Published on April 3rd, 2015 | By: April Gocha0
Dislocations create traffic jams—not express lanes—for ionic transport in metal oxidesPublished on April 3rd, 2015 | By: April Gocha
[Image above] Credit: Prabhu B Doss; Flickr CC BY-NC-ND 2.0
Sometimes, things just aren’t as they seem.
One frog that looks like two.
A patient golfer taking his time on a putt.
A deceitful beer that looks like an IPA but surprises the taste buds.
New research from Massachusetts Institute of Technology adds another to the list—the effect of dislocations on ionic transport within metal oxides.
The MIT researchers are finding that dislocations in cerium dioxide and a perovskite oxide—materials with applications in solid oxide fuel cells, water splitters, solar cells, and other high-tech clean technologies—have an opposite effect on ionic transport than was previously expected.
The difference comes down to strain. In addition to tinkering with a material’s composition and structure to adjust its properties, adjusting a material’s strain can also alter its properties.
That strain is available in two flavors: elastic and plastic. Elastic strain is akin to stretching a rubbery piece of chewing gum—once you let go, the gum shrinks back to size. This strain creates distortions in a material, but not dislocations.
Plastic strain, however, is like stretching a piece of taffy—once you let go, the taffy lazily remains stretched and doesn’t snap back to place. Plastic strain induces structural defects in the material called dislocations.
Elastic strain is better understood as far as how it affects ionic transport within a material. Plastic strain-induced dislocations are well known to speed up ionic transport in metals.
“But in oxides, which are important in energy-conversion devices such as fuel cells, electrolyzers, and batteries, the dislocation effects remains largely understudied,” Bilge Yildiz—a materials science and engineering and nuclear science and engineering professor and senior author of a new paper describing the work—says in an MIT press release. “It’s never been studied at the atomic level to reveal what an individual dislocation does to oxide ion transport, and that’s why we turned our attention to it.”
Understanding how strain-induced dislocations affect ionic transport is crucial to understanding how to speed up the rate of transport within a material. And because faster transport means more efficient and higher performance devices, the work illuminates some critical information that may be able to substantially improve the performance of batteries, fuel cells, water splitters, and much more.

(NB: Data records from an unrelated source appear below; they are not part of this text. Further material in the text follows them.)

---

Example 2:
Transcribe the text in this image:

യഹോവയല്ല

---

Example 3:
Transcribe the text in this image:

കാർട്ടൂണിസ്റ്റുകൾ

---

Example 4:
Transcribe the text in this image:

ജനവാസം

Yildiz’s team built simulations based on detailed analyses of the structures of cerium dioxide and strontium titanate. Those models show that “edge dislocations slow down oxide ion diffusion, contrary to the well-known fast diffusion of atoms along dislocations in metals,” Yildiz says in the release.
The slowdown is due to too many oxygen vacancies and dopant metal cations accumulating in the dislocations. These accumulations act “like too many cars clogging a highway,” lead author Lixin Sun says in the release.

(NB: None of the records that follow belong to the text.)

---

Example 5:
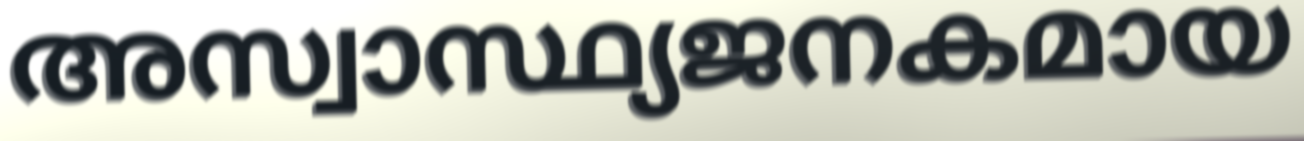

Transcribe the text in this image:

അസ്വാസ്ഥ്യജനകമായ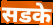
सडकेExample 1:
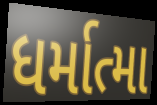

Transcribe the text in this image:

ધર્માત્મા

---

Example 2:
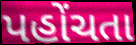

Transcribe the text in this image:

પહોંચતા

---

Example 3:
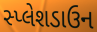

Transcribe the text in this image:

સ્પ્લેશડાઉન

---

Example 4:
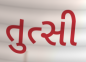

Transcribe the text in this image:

તુત્સી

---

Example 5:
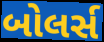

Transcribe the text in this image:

બોલર્સ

The authors speculate that the results translate beyond these two metal oxides, too, and may be applicable to additional oxides that also have high concentrations of defects.
The results could eventually help guide material design to improve device efficiency and capabilities. Materials with improved ionic transport may also be able to address remaining technological challenges of solid oxide fuel cells and could address efforts to replace metal electrodes with conductive oxides in ceramic-based electronics.
The papers are “Edge dislocation slows down oxide ion diffusion in doped CeO2 by segregation of charged defects” (DOI: 10.1038/ncomms7294), published in Nature Communications; and “Dislocations in SrTiO3: easy to reduce but not so fast for oxygen transport” (DOI: 10.1021/ja513176u), published in Journal of the American Chemical Society.